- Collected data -
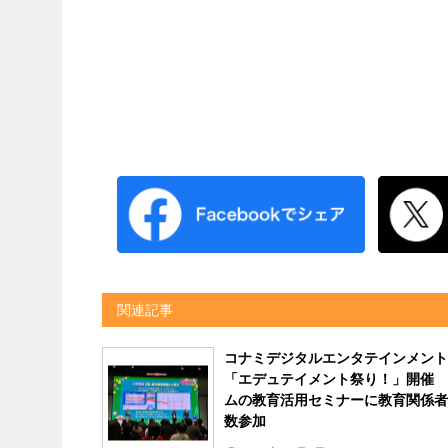
関連記事
コナミデジタルエンタテインメント
「エデュテイメント祭り！」開催
ムの教育活用セミナーに教育関係者
数参加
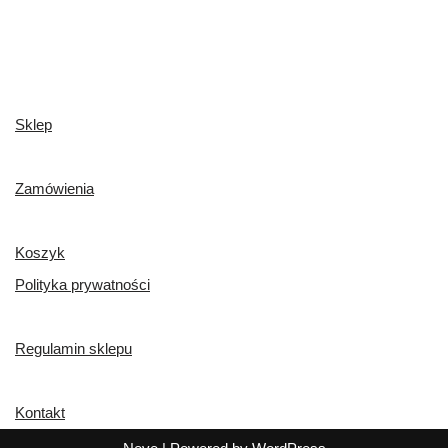
Sklep
Zamówienia
Koszyk
Polityka prywatności
Regulamin sklepu
Kontakt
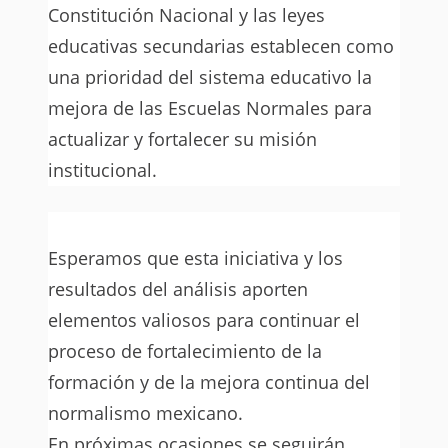
Constitución Nacional y las leyes
educativas secundarias establecen como
una prioridad del sistema educativo la
mejora de las Escuelas Normales para
actualizar y fortalecer su misión
institucional.
Esperamos que esta iniciativa y los
resultados del análisis aporten
elementos valiosos para continuar el
proceso de fortalecimiento de la
formación y de la mejora continua del
normalismo mexicano.
En próximas ocasiones se seguirán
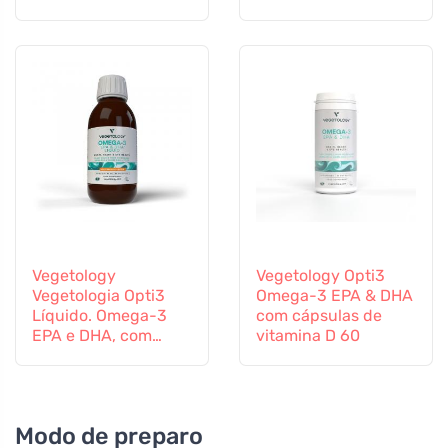
comprimidos
líquido 150 ml, não
aromatizado
Vegetology
Vegetology Opti3
Vegetologia Opti3
Omega-3 EPA & DHA
Líquido. Omega-3
com cápsulas de
EPA e DHA, com
vitamina D 60
vitamina D, 150 ml
Modo de preparo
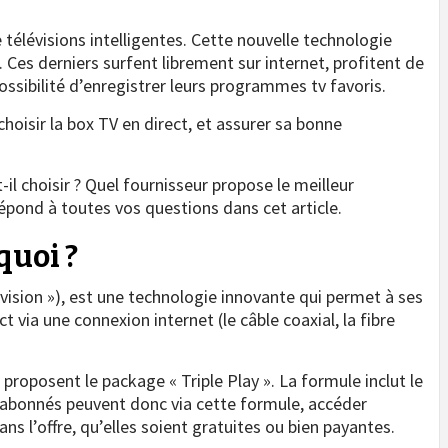
 télévisions intelligentes. Cette nouvelle technologie
Ces derniers surfent librement sur internet, profitent de
ossibilité d’enregistrer leurs programmes tv favoris.
 choisir la box TV en direct, et assurer sa bonne
t-il choisir ? Quel fournisseur propose le meilleur
pond à toutes vos questions dans cet article.
 quoi ?
evision »), est une technologie innovante qui permet à ses
 via une connexion internet (le câble coaxial, la fibre
i proposent le package « Triple Play ». La formule inclut le
s abonnés peuvent donc via cette formule, accéder
ns l’offre, qu’elles soient gratuites ou bien payantes.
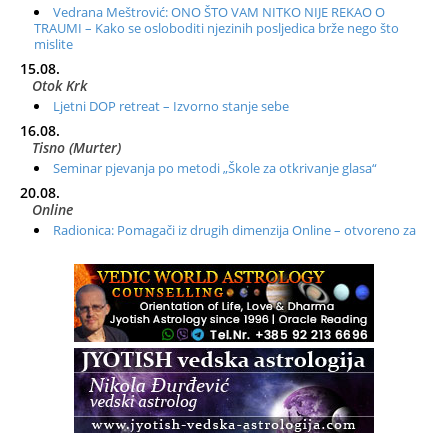
Vedrana Meštrović: ONO ŠTO VAM NITKO NIJE REKAO O
TRAUMI – Kako se osloboditi njezinih posljedica brže nego što
mislite
15.08.
Otok Krk
Ljetni DOP retreat – Izvorno stanje sebe
16.08.
Tisno (Murter)
Seminar pjevanja po metodi „Škole za otkrivanje glasa“
20.08.
Online
Radionica: Pomagači iz drugih dimenzija Online – otvoreno za
sve
21.08.
Zagreb+Online
Osnovni ThetaHealing® tečaj, Zagreb i Online
22.08.
Pula
Access BARS®, otpusti stres
23.08.
Pula
Access Energetski Facelift®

- ASSIGNMENT -
The copy should hold exactly the lines above from the one with "vitamina D 60" through the one with "Vedrana Meštrović: ONO", both ends counted, and no pictures at all.

- OUTPUT OF THE TASK -
vitamina D 60
vitamina D, 150 ml
Modo de preparo
 télévisions intelligentes. Cette nouvelle technologie
Ces derniers surfent librement sur internet, profitent de
ossibilité d’enregistrer leurs programmes tv favoris.
 choisir la box TV en direct, et assurer sa bonne
t-il choisir ? Quel fournisseur propose le meilleur
pond à toutes vos questions dans cet article.
 quoi ?
evision »), est une technologie innovante qui permet à ses
 via une connexion internet (le câble coaxial, la fibre
i proposent le package « Triple Play ». La formule inclut le
s abonnés peuvent donc via cette formule, accéder
ns l’offre, qu’elles soient gratuites ou bien payantes.
Vedrana Meštrović: ONO ŠTO VAM NITKO NIJE REKAO O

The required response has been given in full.